How 1 Black Civil War Reenactor From Oklahoma Discovered His Great-Great-Grandfather Was a Union Soldier | Inside Edition

How 1 Black Civil War Reenactor From Oklahoma Discovered His Great-Great-Grandfather Was a Union Soldier

Calvin Osborne says his great-great-grandfather, William Lacy, had been enslaved but escaped from Lacy Springs, Alabama, before fighting in the Civil War.

Calvin Osborne decided three decades ago that other people needed to know important history, so he began dressing up and performing as a Civil War re-enactor.
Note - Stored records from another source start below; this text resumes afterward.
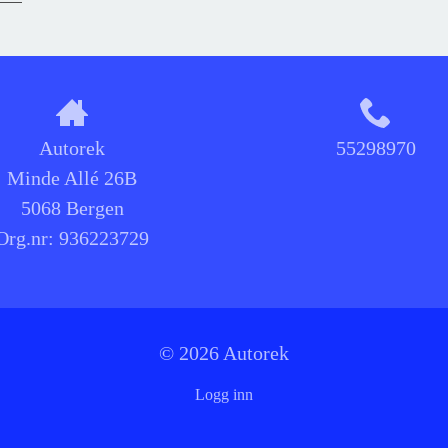
Autorek
55298970
Minde Allé 26B
5068 Bergen
Org.nr:
936223729
© 2026 Autorek
Logg inn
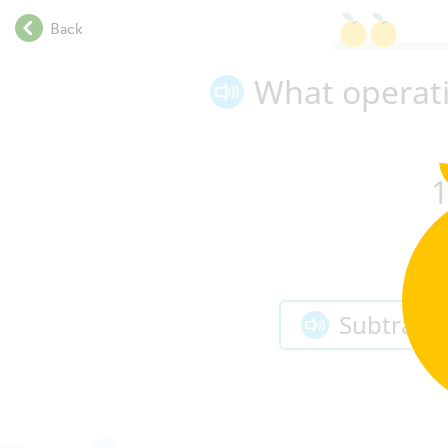
.
Back
.
.
What operati
.
.
.
.
.
.
.
.
.
.
Subtracti
.
.
.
With a musket and a uniform, Calvin tells modern audiences about the role of Black soldiers fighting with the Union army during the American Civil War.

"They were moved by fighting for freedom,” he said. “They were moved by the possibility that this institution of slavery might never end.” 

Calvin said he’s always been interested in the Civil War, but the 1989 film “Glory,” which depicts the first Black regiment to fight for the Union, was a true inspiration. 

“That movie set in motion, a search by me, for the truth about Black men in the Civil War," he said.

It turns out, Calvin didn’t look much further for inspiration than his own family tree. His great-great-grandfather, William Lacy, once donned the same blue uniform he wears today.

“He was a runaway slave from a place called Lacy Springs, Alabama,” Calvin said. “At that time, he's only 16 years old.”

There are no surviving photographs of William Lacy, as Calvin found while tracing his genealogy last year. Even so, finding out about his ancestors validated his life’s work, he said.

“It validated the 28 years that I've been re-enacting," Calvin said. "When I say ‘Let me tell you about the Black men in the Civil War,’ I can now say, ‘let me tell you about my great-great-grandfather in the Civil War.’”

Calvin got to honor that great-great-grandfather by being in Broken Arrow, Oklahoma, when William Lacy’s headstone was replaced with a new one that honors his service to America. 

Calvin reenacts the Civil War out of love for history. And now, family.

“This is a way for me to serve,” he said. “To make people know that people like William Lacy actually fought to free themselves.”